* Source passage
-- Opening Marker --

Ideal Candidates:
Self-Employed Service Professionals (e.g., consultants, lawyers, real estate agents, therapists): If your business revolves around services with minimal overhead, you'll likely benefit from a lower expense factor (as low as 15%), which means more of your deposits count as qualifying income. Why? Service-based businesses often have higher profit margins and fewer inventory costs, so lenders can conservatively estimate your expenses without undervaluing your earning power.
Product-Based Business Owners (e.g., retailers, e-commerce sellers, contractors): For those dealing in goods with higher variable costs like inventory or supplies (like a grocer), expense factors may range higher (up to 30-50%), but it's still far more flexible than traditional underwriting. These loans shine if your cash flow is strong but tax returns show deductions for stock, shipping, or materials.
Freelancers and Gig Economy Workers (e.g., rideshare drivers, content creators, app developers): Variable income from platforms like Uber or Upwork? Bank statements capture your true deposits, bypassing the hassle of inconsistent 1099 forms.
High-Net-Worth Individuals with Asset-Heavy Portfolios: Even if your business income fluctuates, we can combine bank statements with asset utilization (also known as asset depletion) to boost your qualifying income—tapping into savings, investments, or retirement accounts for a more complete financial picture.

-- Closing Marker --

* Given data
-- Opening Marker --

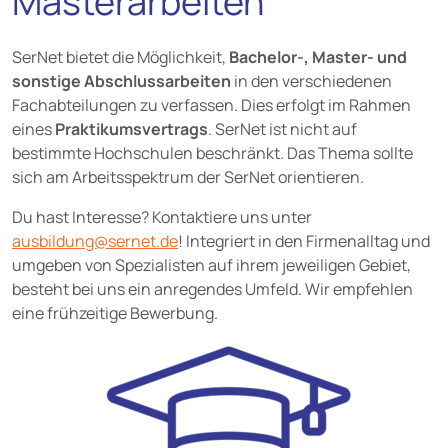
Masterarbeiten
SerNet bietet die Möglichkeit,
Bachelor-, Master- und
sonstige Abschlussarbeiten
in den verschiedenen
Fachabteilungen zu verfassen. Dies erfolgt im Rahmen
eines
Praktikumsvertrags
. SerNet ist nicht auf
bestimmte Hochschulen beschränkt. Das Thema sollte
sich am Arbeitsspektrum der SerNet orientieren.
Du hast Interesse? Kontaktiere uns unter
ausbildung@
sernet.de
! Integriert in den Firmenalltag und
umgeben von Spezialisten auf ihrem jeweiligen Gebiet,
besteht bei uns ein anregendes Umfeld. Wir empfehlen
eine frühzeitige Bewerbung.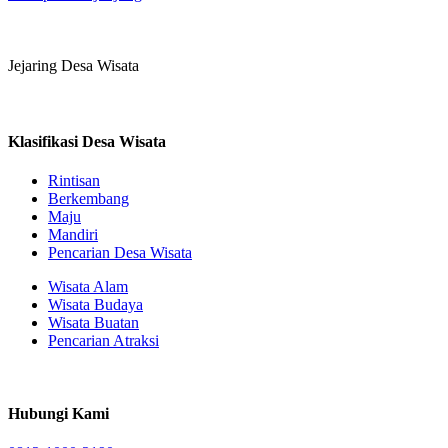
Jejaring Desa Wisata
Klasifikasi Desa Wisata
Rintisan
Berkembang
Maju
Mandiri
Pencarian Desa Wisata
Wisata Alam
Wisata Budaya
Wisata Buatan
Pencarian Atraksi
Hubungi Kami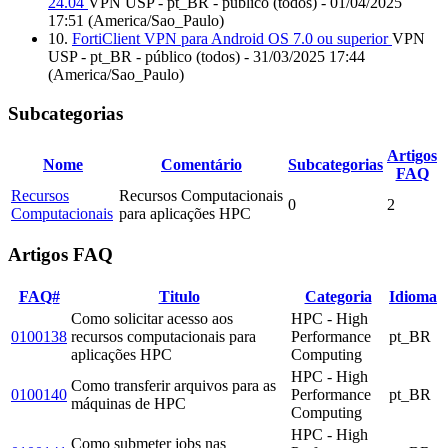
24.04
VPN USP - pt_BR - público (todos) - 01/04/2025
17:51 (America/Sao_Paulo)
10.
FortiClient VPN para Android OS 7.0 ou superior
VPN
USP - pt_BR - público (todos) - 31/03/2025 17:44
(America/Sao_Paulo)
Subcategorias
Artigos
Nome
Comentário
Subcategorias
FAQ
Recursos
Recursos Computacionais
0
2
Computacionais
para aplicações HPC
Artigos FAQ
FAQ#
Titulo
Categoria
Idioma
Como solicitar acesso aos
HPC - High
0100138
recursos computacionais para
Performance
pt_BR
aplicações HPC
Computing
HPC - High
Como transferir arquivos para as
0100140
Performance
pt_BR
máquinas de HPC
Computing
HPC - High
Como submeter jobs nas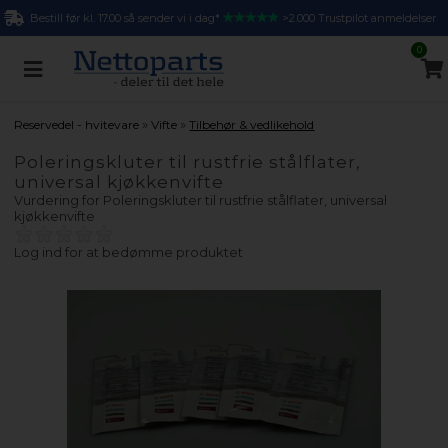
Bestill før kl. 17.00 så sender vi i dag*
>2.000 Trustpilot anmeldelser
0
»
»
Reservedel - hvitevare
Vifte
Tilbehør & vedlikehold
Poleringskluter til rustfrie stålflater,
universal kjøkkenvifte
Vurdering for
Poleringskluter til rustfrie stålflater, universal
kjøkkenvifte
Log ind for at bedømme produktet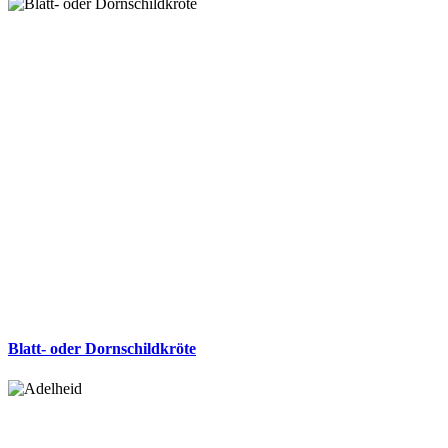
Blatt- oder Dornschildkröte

-- Closing Marker --

* Things to do
a – Please translate this sentence from the ideal candidates passage into Spanish: "These loans shine if your cash flow is strong but tax returns show deductions for stock, shipping, or materials."
b – In the ideal candidates passage, how low can the expense factor go for self-employed service professionals?

* Activity answers
a – Estos préstamos destacan si su flujo de caja es sólido pero sus declaraciones de impuestos muestran deducciones por existencias, envíos o materiales.

b – As low as 15%.